### Given text
Hickox v. Vester Morgan, Inc.

Decision Date30 September 1983
Citation439 So.2d 95
PartiesI.N. HICKOX, Unit Manager, Citronelle Unit v. VESTER MORGAN, INC. 81-922.
CourtAlabama Supreme Court

Edward G. Hawkins and Douglas L. Brown of Armbrecht, Jackson, DeMouy, Crowe, Holmes & Reeves, Mobile, for appellant.

Horace Moon, Jr. and William G. Jones, III, Mobile, for appellee.

BEATTY, Justice.

Defendant appeals from a $40,000.00 judgment entered in favor of the plaintiff for damages to plaintiff's property following an oil spill and as a result of the defendant's oil operations on plaintiff's land. The defendant claims error by the Circuit Court of Mobile County in its denial of his post-trial motions and in the trial court's submission of certain issues to the jury. We affirm.

The plaintiff, Vester Morgan, Inc. (Morgan), filed a complaint against I.N. Hickox, Unit Manager, Citronelle Unit, seeking the recovery of damages as a result of several events which took place on plaintiff's property. The property involved is a 40-acre tract of land in Mobile County in which the mineral and surface rights have been severed. Morgan is the owner of the surface rights.

### Brief 1
Reproduce the court opinion above in full, word for word.

### Given data
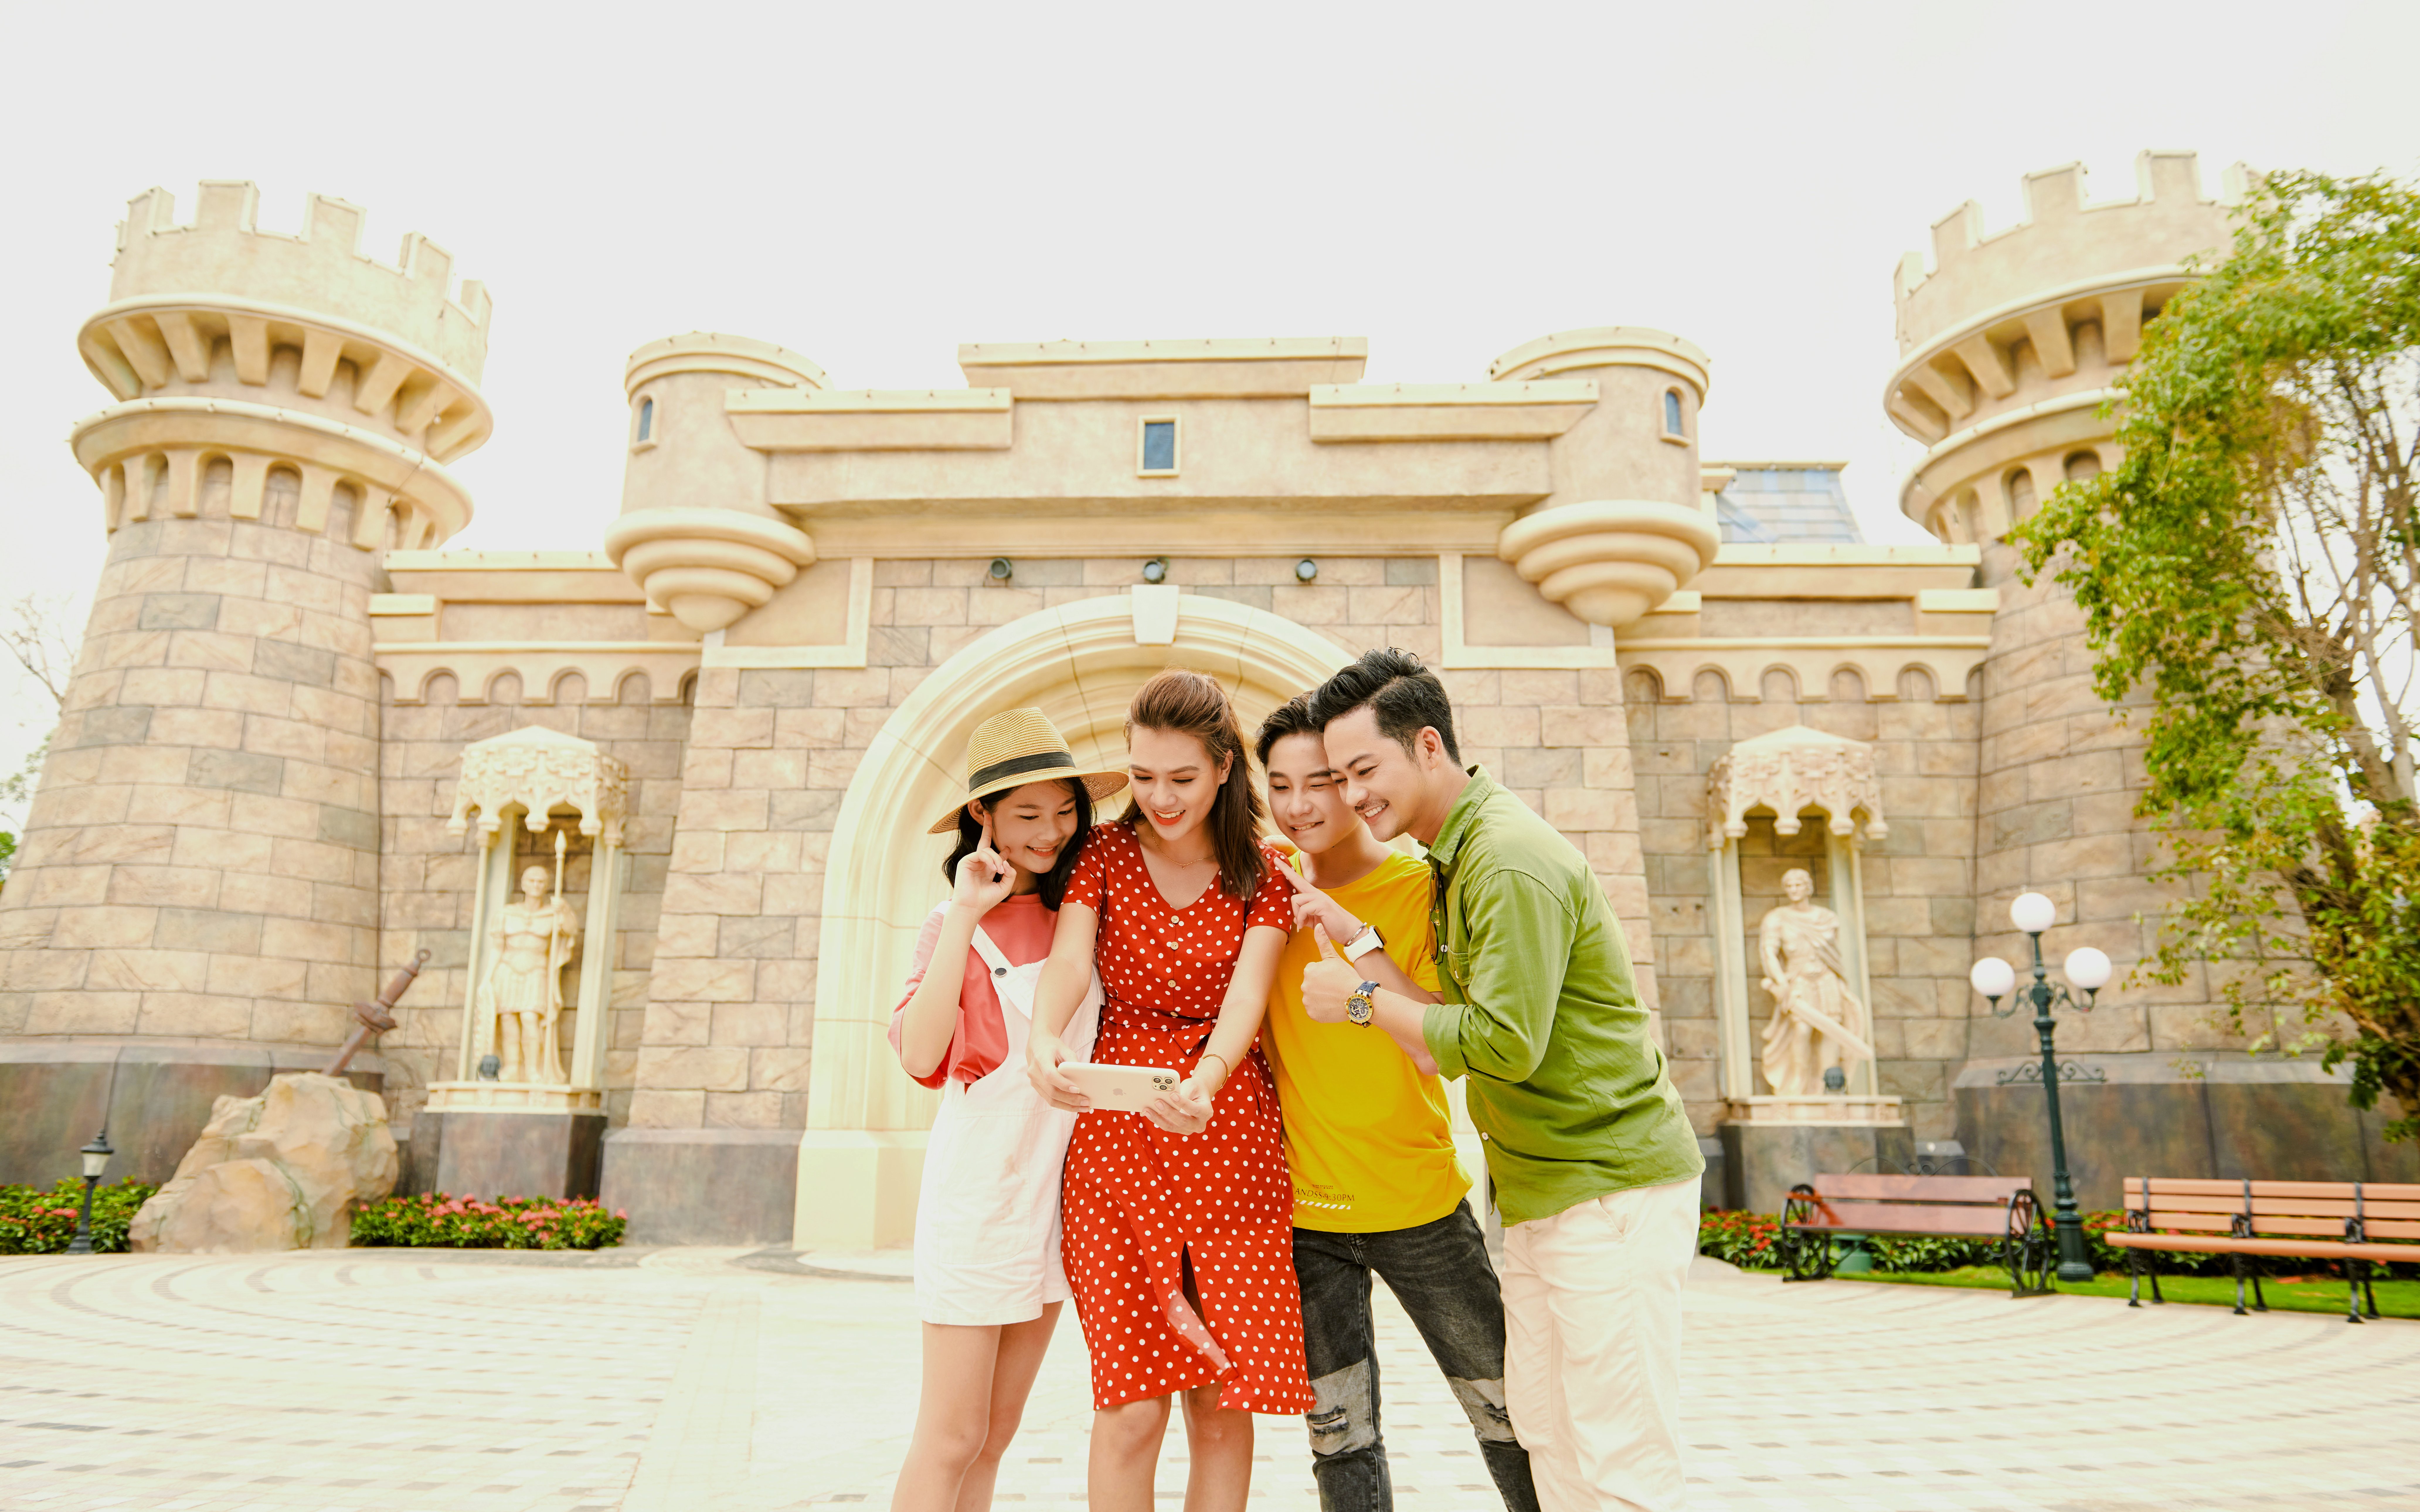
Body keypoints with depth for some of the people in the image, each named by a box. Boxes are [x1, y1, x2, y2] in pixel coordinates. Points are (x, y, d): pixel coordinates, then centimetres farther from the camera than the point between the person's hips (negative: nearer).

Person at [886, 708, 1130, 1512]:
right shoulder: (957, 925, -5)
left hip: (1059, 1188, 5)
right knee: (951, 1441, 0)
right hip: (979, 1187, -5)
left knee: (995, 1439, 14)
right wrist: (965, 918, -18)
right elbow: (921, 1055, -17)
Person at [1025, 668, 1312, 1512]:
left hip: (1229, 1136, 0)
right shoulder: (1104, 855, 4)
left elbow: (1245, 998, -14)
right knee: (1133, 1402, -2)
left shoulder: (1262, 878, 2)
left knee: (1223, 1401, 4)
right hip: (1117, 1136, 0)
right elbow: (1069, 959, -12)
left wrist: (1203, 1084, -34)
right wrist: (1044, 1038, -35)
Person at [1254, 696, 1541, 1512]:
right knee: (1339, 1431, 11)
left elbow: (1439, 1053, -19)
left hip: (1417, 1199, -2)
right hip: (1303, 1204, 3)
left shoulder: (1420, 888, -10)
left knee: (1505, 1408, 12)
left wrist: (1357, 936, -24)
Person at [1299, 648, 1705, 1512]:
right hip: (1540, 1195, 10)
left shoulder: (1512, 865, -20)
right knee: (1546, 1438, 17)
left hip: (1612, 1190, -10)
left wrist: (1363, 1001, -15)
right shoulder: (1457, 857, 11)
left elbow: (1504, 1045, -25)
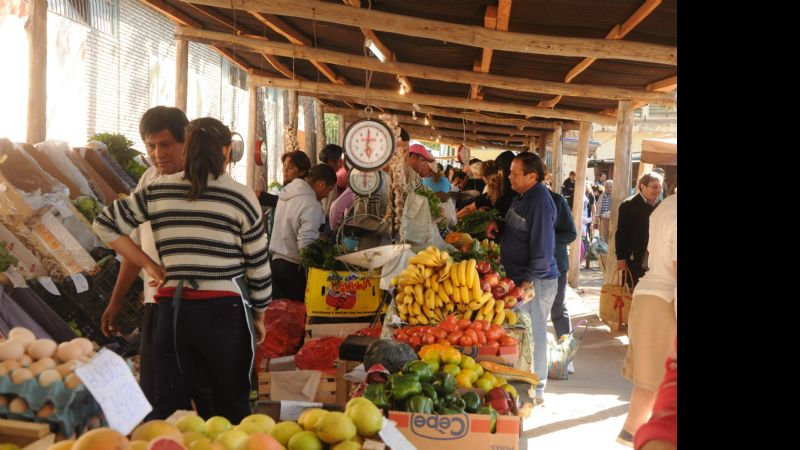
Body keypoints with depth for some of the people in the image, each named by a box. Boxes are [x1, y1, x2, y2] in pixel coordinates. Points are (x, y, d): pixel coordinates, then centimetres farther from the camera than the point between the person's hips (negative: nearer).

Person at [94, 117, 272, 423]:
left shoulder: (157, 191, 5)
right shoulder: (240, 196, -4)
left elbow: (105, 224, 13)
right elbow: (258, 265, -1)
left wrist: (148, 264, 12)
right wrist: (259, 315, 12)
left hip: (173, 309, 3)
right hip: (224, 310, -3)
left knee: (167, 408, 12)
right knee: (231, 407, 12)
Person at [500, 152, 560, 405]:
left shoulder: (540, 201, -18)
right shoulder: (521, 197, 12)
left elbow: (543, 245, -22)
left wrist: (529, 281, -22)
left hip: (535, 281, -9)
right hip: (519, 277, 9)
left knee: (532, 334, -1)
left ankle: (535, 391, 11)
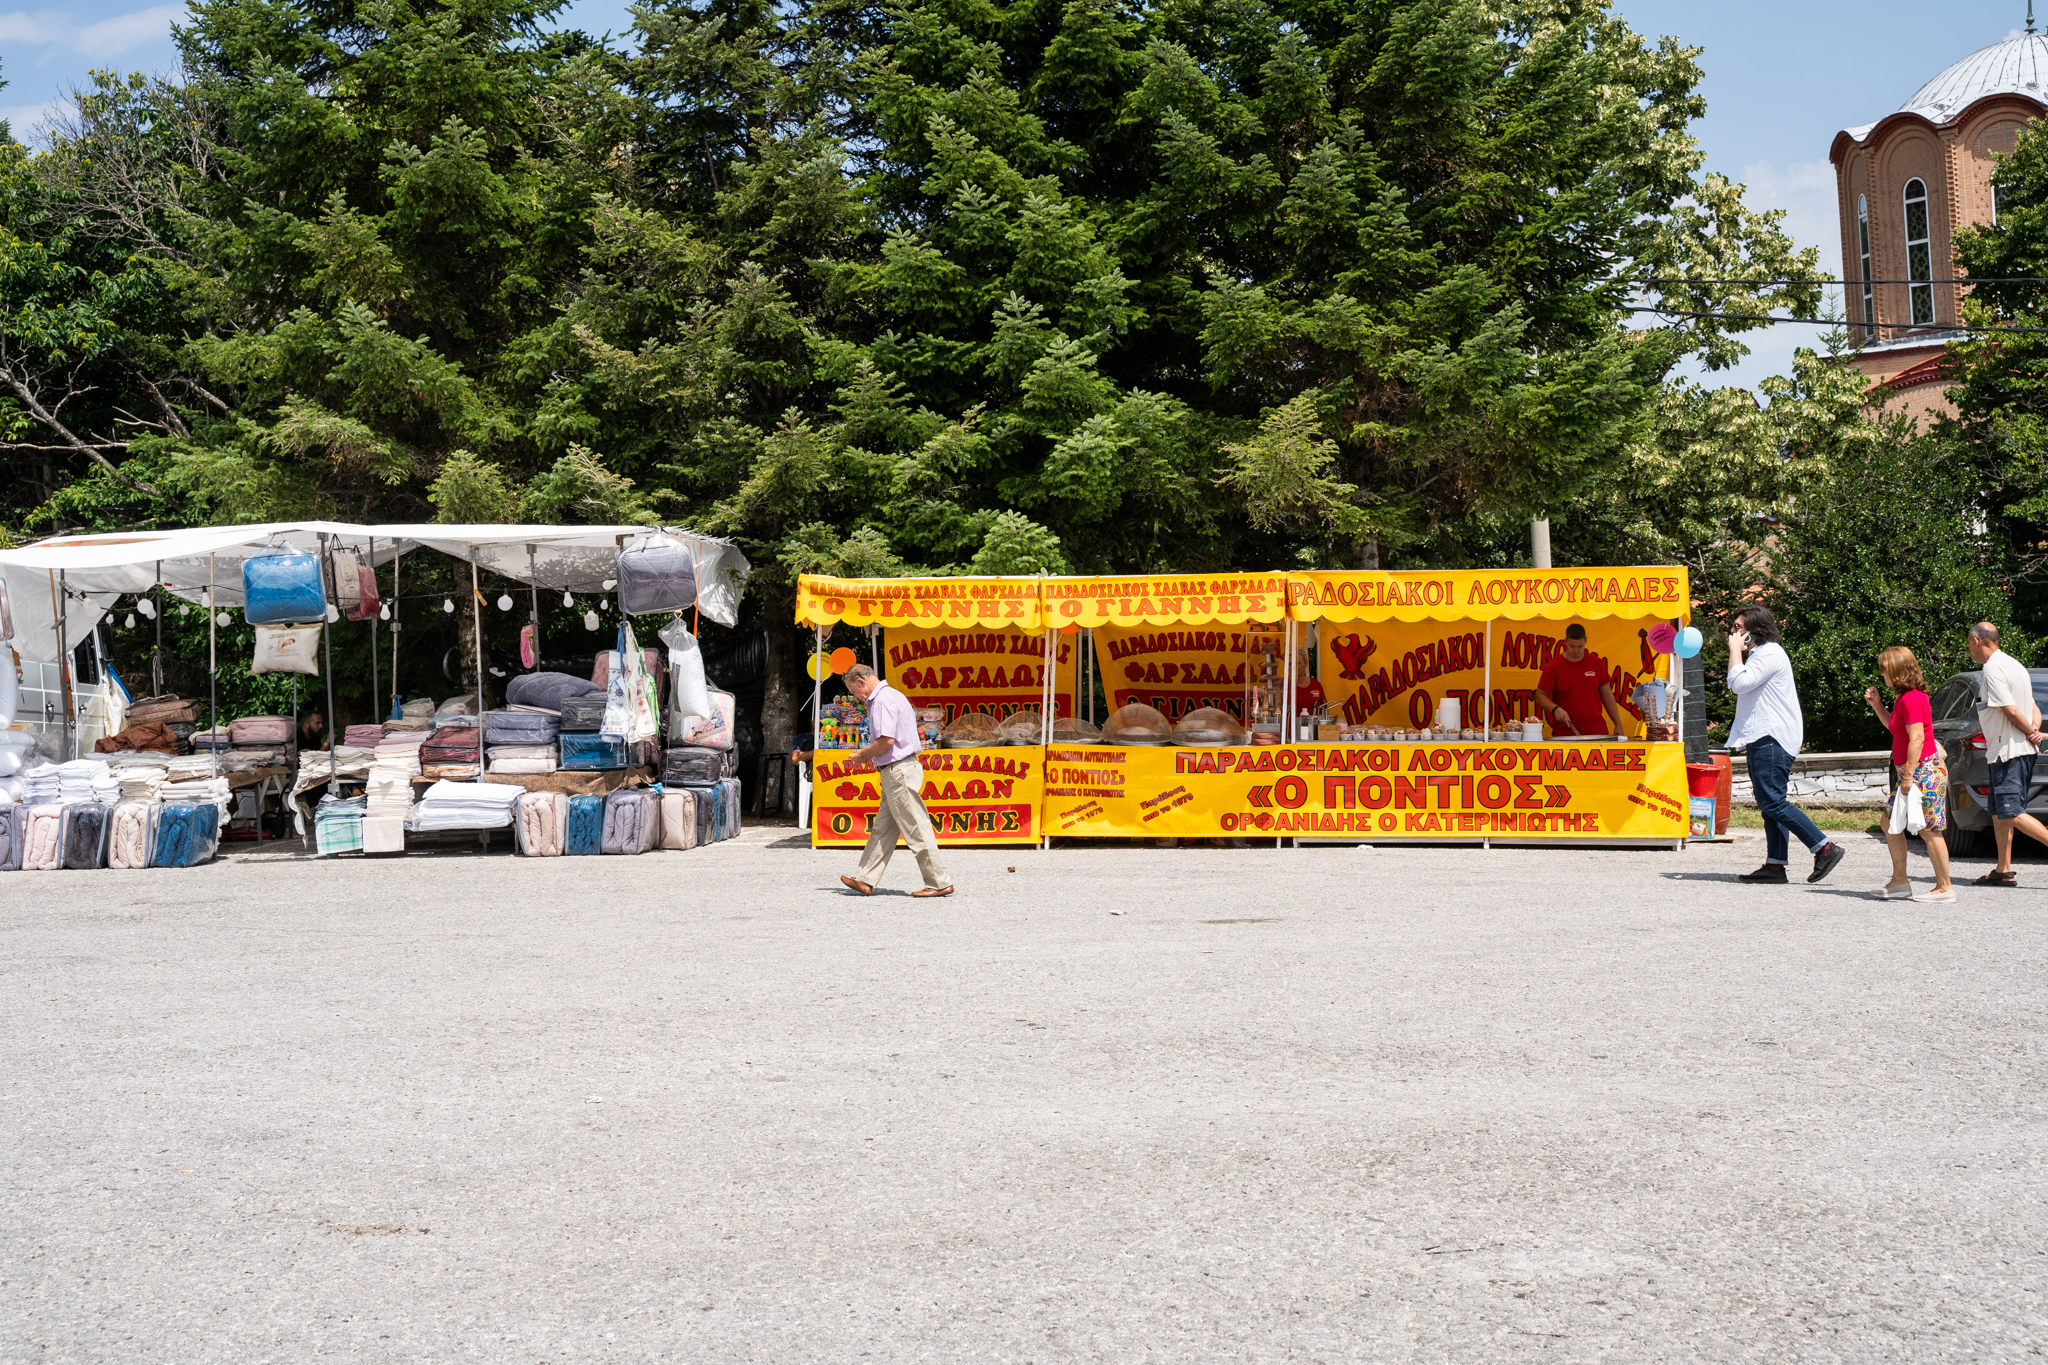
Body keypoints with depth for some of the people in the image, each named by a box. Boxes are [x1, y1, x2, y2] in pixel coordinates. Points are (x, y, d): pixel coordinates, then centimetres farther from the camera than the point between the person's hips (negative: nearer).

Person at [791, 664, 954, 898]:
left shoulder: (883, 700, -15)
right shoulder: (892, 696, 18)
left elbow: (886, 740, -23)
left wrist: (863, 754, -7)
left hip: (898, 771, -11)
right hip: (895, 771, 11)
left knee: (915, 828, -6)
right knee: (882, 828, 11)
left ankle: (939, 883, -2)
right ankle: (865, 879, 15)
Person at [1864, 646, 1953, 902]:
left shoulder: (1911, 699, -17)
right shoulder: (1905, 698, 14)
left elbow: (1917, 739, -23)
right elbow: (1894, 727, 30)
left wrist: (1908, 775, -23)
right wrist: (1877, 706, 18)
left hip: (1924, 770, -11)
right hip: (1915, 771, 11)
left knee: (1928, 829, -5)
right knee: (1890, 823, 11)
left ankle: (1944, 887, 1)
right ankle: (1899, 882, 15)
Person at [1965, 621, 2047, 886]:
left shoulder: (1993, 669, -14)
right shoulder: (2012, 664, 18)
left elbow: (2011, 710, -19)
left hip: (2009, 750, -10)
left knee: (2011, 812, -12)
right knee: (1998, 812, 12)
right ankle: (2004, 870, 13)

### Brief 2
Please write out the rows starting with the line that contains "left knee: (995, 1439, 14)" and going on through the line that contains "right knee: (1133, 1402, -2)", including both of those lines, and nothing else.

### Problem solution 1
Hickox v. Vester Morgan, Inc.

Decision Date30 September 1983
Citation439 So.2d 95
PartiesI.N. HICKOX, Unit Manager, Citronelle Unit v. VESTER MORGAN, INC. 81-922.
CourtAlabama Supreme Court

Edward G. Hawkins and Douglas L. Brown of Armbrecht, Jackson, DeMouy, Crowe, Holmes & Reeves, Mobile, for appellant.

Horace Moon, Jr. and William G. Jones, III, Mobile, for appellee.

BEATTY, Justice.

Defendant appeals from a $40,000.00 judgment entered in favor of the plaintiff for damages to plaintiff's property following an oil spill and as a result of the defendant's oil operations on plaintiff's land. The defendant claims error by the Circuit Court of Mobile County in its denial of his post-trial motions and in the trial court's submission of certain issues to the jury. We affirm.

The plaintiff, Vester Morgan, Inc. (Morgan), filed a complaint against I.N. Hickox, Unit Manager, Citronelle Unit, seeking the recovery of damages as a result of several events which took place on plaintiff's property. The property involved is a 40-acre tract of land in Mobile County in which the mineral and surface rights have been severed. Morgan is the owner of the surface rights.

### Problem solution 2
left knee: (995, 1439, 14)
right wrist: (965, 918, -18)
right elbow: (921, 1055, -17)
Person at [1025, 668, 1312, 1512]:
left hip: (1229, 1136, 0)
right shoulder: (1104, 855, 4)
left elbow: (1245, 998, -14)
right knee: (1133, 1402, -2)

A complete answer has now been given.